On Tue, 2 Nov 2004, Denis Vlasenko wrote:

> On Monday 01 November 2004 22:44, dean gaudet wrote:
> > note that
> > p4 would prefer "sub $1, %r11b" here instead of dec... but the difference
> > is likely minimal.
>
> p4 is not the only x86 CPU on the planet. Why should I use
> longer instruction then?

you're asking about spending one byte? one byte extra for code which
could perform better on more CPUs?

i could equally well say "k8 is not the only x86-64 cpu on the planet".

i really don't care whether this change is made or not, i only mentioned a
general perf rule.

go ahead and use -Os for the rest of the kernel if you're worried about
size, it'll likely go faster. but spending 1 byte in code which is perf
critical is nothing.

-dean

2004-11-02 21:46:54

by Denis Vlasenko

[permalink] [raw]
Subject: Re: [rc4-amd64] RC4 optimized for AMD64

On Tuesday 02 November 2004 20:52, dean gaudet wrote:
> On Tue, 2 Nov 2004, Denis Vlasenko wrote:
>
> > On Monday 01 November 2004 22:44, dean gaudet wrote:
> > > note that
> > > p4 would prefer "sub $1, %r11b" here instead of dec... but the difference
> > > is likely minimal.
> >
> > p4 is not the only x86 CPU on the planet.

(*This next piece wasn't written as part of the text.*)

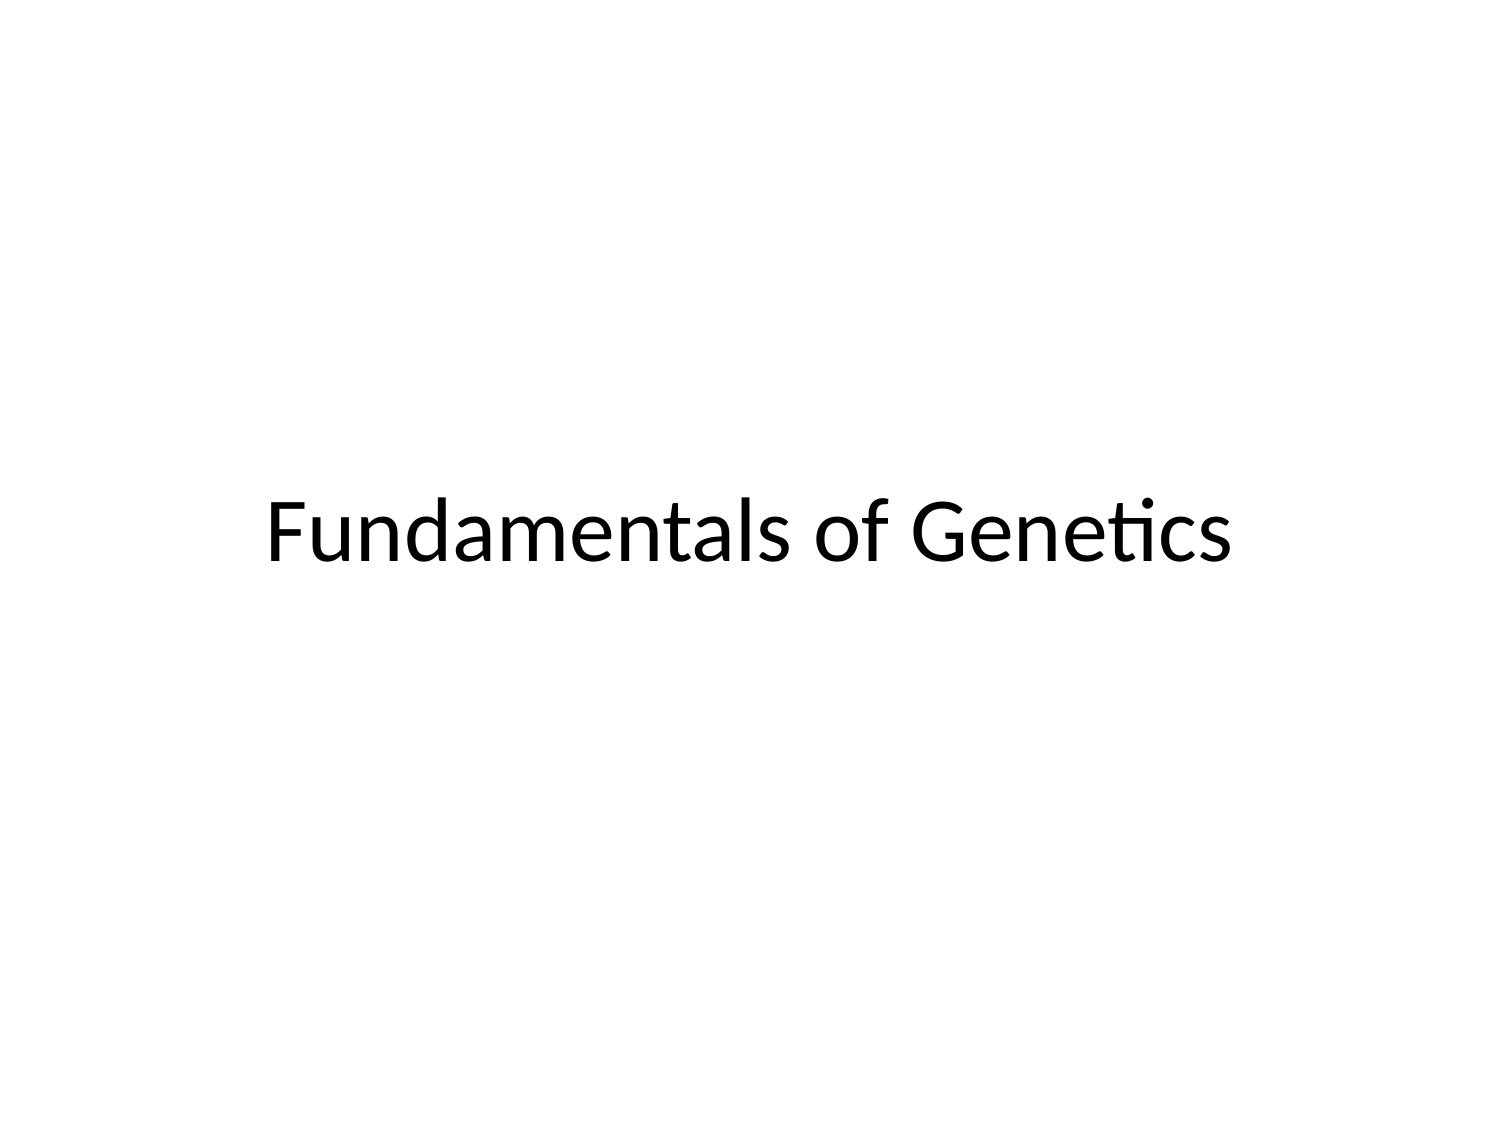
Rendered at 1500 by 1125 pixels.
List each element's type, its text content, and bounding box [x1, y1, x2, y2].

Why should I use
> > longer instruction then?
>
> you're asking about spending one byte? one byte extra for code which
> could perform better on more CPUs?

You're asking about speedup by 1 cycle on a CPU which will be outdated
6 months from now?
--
vda

2004-11-03 10:07:45

by Marc Bevand

[permalink] [raw]
Subject: Re: [rc4-amd64] RC4 optimized for AMD64

dean gaudet wrote:
|
| [...]
| you're asking about spending one byte? one byte extra for code which
| could perform better on more CPUs?

Guys, this does not matter _for now_, because AFAIK nobody has
benchmarked this code on an EM64T P4 CPU.

Obviously, if 'sub $1,X' is proved to be faster than 'dec' on the
Intel CPU, then I will change the code (since both instructions are
equivalent on AMD CPUs).

--
Marc Bevand http://www.epita.fr/~bevand_m
Computer Science School EPITA - System, Network and Security Dept.